Required environment variables

Optional:

  • LOG_LEVELINFO (default) or DEBUG. Logs go to stderr.

MCP tool

get_resolved_issues

get_resolved_issues(
    base_url: str,        # e.g. "https://example.atlassian.net"
    project_key: str,     # e.g. "ST"
    since: str,           # "2026-04-01" or "-7d", "-2w"
    until: str | None,    # optional, same forms
    max_results: int = 100,
) -> list[dict]

Each returned dict contains: key, summary, issue_type, status, resolution, resolved_date, assignee_display_name, priority, labels, components, parent_key, parent_summary, story_points.

story_points is auto-discovered per site by matching the field name "Story Points" (case-insensitive).

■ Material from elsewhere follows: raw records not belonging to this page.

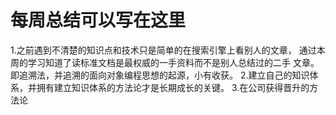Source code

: # 每周总结可以写在这里
1.之前遇到不清楚的知识点和技术只是简单的在搜索引擎上看别人的文章，
通过本周的学习知道了读标准文档是最权威的一手资料而不是别人总结过的二手
文章。即追溯法，并追溯的面向对象编程思想的起源，小有收获。
2.建立自己的知识体系，并拥有建立知识体系的方法论才是长期成长的关键。
3.在公司获得晋升的方法论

If the field has been renamed on a given site, story points will be null for that site.

Claude Desktop / Claude Code config

Add to your MCP client config:

{
  "mcpServers": {
    "jira-digest": {
      "command": "uv",
      "args": ["tool", "run", "jira-digest-mcp"],
      "env": {
        "JIRA_USERNAME": "you@example.com",
        "JIRA_API_TOKEN": "..."
      }
    }
  }
}

If you installed from a checkout, see the Development section below for the equivalent MCP client config that points at your local source.

Development

The source lives at D:\src\AI\jira-digest-mcp.

Setup

From the repo root:

uv sync

Tests

uv run pytest -v

Running the server from source

To start the stdio server directly (it will hang waiting for JSON-RPC on stdin, which is correct — interrupt with Ctrl-C when done):

$env:JIRA_USERNAME = "you@example.com"
$env:JIRA_API_TOKEN = "..."
uv run --project D:\src\AI\jira-digest-mcp jira-digest-mcp

Set $env:LOG_LEVEL = "DEBUG" to see request-level logs on stderr.

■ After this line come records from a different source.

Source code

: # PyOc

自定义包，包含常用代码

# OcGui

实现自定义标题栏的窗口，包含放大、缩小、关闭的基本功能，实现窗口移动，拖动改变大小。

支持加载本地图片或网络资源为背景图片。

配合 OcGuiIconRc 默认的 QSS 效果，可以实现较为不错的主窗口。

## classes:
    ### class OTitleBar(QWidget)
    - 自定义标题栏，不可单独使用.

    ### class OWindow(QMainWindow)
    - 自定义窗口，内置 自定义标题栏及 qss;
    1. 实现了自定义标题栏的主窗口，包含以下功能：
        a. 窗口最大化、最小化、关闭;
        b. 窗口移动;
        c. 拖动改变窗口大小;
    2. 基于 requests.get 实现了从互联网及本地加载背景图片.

Pointing Claude Desktop / Claude Code at the dev checkout

Use this MCP client config block to run the server from source instead of an installed copy:

{
  "mcpServers": {
    "jira-digest-dev": {
      "command": "uv",
      "args": [
        "run",
        "--project",
        "D:\\src\\AI\\jira-digest-mcp",
        "jira-digest-mcp"
      ],
      "env": {
        "JIRA_USERNAME": "you@example.com",
        "JIRA_API_TOKEN": "...",
        "LOG_LEVEL": "DEBUG"
      }
    }
  }
}

After editing a source file, restart the MCP client (or use its "reload MCP servers" action) to pick up the change.

Releases

Releases publish to PyPI automatically when a v* tag is pushed. The workflow lives at .github/workflows/publish.yml and uses PyPI Trusted Publishing (OIDC) — no API token is stored in the repo.

One-time setup (already done for this repo)

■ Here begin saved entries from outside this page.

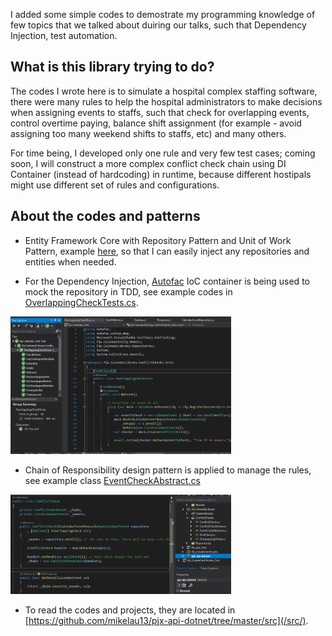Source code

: 
I added some simple codes to demostrate my programming knowledge of few topics that we talked about duiring our talks, such that Dependency Injection, test automation.


## What is this library trying to do?

The codes I wrote here is to simulate a hospital complex staffing software, there were many rules to help the hospital administrators to make decisions when assigning events to staffs, such that check for overlapping events, control overtime paying, balance shift assignment (for example - avoid assigning too many weekend shifts to staffs, etc) and many others.

For time being, I developed only one rule and very few test cases; coming soon, I will construct a more complex conflict check chain using DI Container (instead of hardcoding) in runtime, because different hostipals might use different set of rules and configurations.


## About the codes and patterns

- Entity Framework Core with Repository Pattern and Unit of Work Pattern, example [here](/src/Pjx_Api/Data/UnitOfWork.cs), so that I can easily inject any repositories and entities when needed.

- For the Dependency Injection, [Autofac](https://autofac.org/) IoC container is being used to mock the repository in TDD, see example codes in [OverlappingCheckTests.cs](/src/Pjx.Calendar_Test/ConflictChecks/OverlappingCheckTests.cs).

<img src="/src/Pjx.Calendar_Test/images/api_di_unittest.png" alt="Autofac" style="max-width:70%;" />

- Chain of Responsibility design pattern is applied to manage the rules, see example class [EventCheckAbstract.cs](/src/Pjx.CalendarLibrary/ConflictChecks/EventCheckAbstract.cs)

<img src="/src/Pjx.Calendar_Test/images/api_chain_conflictcheck.png" alt="Chain of Responsibility design pattern" style="max-width:70%;" />

- To read the codes and projects, they are located in [https://github.com/mikelau13/pjx-api-dotnet/tree/master/src](/src/).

  1. On PyPI, go to the project's Publishing settings and add a pending or active trusted publisher with:
    • Owner: the GitHub org/user
    • Repository: jira-digest-mcp
    • Workflow filename: publish.yml
    • Environment name: pypi
  2. In GitHub, create an environment named pypi under Settings → Environments. Optionally add a required-reviewer protection rule so a human has to approve each publish.

Cutting a release

  1. Bump version in pyproject.toml following semantic versioning:
    • MAJOR — breaking changes to the MCP tool surface (removing/renaming tools or arguments, changing types, removing response fields).
    • MINOR — backward-compatible additions (new tool, new optional argument, new response field).
    • PATCH — bug fixes, refactors, docs, dependency bumps that don't alter behavior.
  2. Commit the bump (and any release notes) and push to main.
  3. Tag the commit and push the tag:
    git tag v0.2.0     # must match the pyproject.toml version exactly
    git push origin v0.2.0
    
  4. The Publish to PyPI workflow runs on the tag push, builds with uv build, and uploads with uv publish. Watch it under the repo's Actions tab.

The tag and pyproject.toml version must agree — uv build reads the version from pyproject.toml, so a mismatched tag will silently publish under the wrong version number.